Agoraphobie ... was heisst das?Die Agoraphobie war früher allein die Angst vor öffentlichen Plätzen oder weiten Straßen, genauer: vor Menschenansammlungen, vor der Öffentlichkeit.
Heute versteht man unter Agoraphobie:
  • Nach wie vor die Angst vor weiten Plätzen, Alleen, Straßen, (leeren) Sälen und (Kirchen-) Räumen usw., jedoch nur noch selten als alleiniges Krankheitszeichen.
  • Furcht und damit Vermeidung von Situationen, in denen es besonders unangenehm oder gefährlich sein könnte, einen Angstanfall zu bekommen: das "schützende" Haus zu verlassen und (allein!) zum Einkaufen, zur Arbeit, zur Freizeitbeschäftigung usw. zu gehen.

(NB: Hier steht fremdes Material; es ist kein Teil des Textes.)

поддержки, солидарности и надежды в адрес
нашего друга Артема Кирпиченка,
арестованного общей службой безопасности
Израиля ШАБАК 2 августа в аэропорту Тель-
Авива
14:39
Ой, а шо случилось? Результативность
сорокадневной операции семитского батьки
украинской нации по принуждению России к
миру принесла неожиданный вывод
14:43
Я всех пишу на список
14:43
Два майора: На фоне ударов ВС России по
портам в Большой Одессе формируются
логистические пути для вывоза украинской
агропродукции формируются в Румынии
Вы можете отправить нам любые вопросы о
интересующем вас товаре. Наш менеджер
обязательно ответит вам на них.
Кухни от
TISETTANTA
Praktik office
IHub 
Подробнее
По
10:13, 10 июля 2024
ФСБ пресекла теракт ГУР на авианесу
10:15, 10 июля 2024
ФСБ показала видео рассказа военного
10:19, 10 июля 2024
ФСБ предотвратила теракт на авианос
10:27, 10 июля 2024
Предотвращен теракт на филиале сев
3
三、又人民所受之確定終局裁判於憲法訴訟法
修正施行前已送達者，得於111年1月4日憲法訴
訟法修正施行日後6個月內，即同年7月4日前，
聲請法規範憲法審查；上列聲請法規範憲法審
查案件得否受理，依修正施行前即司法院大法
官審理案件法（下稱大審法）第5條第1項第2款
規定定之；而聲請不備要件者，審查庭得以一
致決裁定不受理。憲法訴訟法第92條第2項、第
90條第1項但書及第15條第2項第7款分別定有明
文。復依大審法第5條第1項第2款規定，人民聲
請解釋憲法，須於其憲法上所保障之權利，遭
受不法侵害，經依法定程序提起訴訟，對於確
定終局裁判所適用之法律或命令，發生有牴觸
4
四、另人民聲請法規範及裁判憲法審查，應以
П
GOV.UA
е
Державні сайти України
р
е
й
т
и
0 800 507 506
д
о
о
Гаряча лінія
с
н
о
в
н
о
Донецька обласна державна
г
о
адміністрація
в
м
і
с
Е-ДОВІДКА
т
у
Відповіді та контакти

  • Der Einsatz schwer nachvollziehbarer, z. T. lächerlich wirkender Hilfsmittel zur Milderung solcher Ängste wie z. b. Begleitperson, symbolische Schutzobjekte wie Spazierstock oder andere vertraute Gegenstände, Kinder- oder Einkaufswagen, Haustier, "fluchtgesicherte" Eckplätze in Türnähe, ja Sonnenbrille usw.
Menschen mit einer solchen Zwangsbefürchtung werden gelegentlich (nicht immer) als ängstliche, scheue, unsichere, durch ihre Fügsamkeit als angenehm empfundene Mitbürger mit Neigung zu Ordnungssinn und guter Arbeitsleistung beschrieben;
aber oft auch als ohne Initiative, Risikobereitschaft, Aktivität und jede Konkurrenzsituation meidend.
Als Partner sind sie meist liebenswert, anhänglich und treu (Familie als Zufluchtsort).

Die Zwangsbefürchtungen beginnen oft im frühen Erwachsenenalter im Rahmen von wachsender Selbständigkeit und Verantwortungszuwachs.
Frauen sind häufiger betroffen.

Die Agoraphobie ist die beeinträchtigendste Zwangsbefürchtung überhaupt. Sie braucht frühestmögliche, konsequente und langfristige psychotherapeutische Behandlung (z. B. durch Verhaltenstherapie), ggf. eine zusätzliche medikamentöse Stützung mit bestimmten Psychopharmaka, besonders, wenn sie zusammen mit Panikzuständen vorkommt.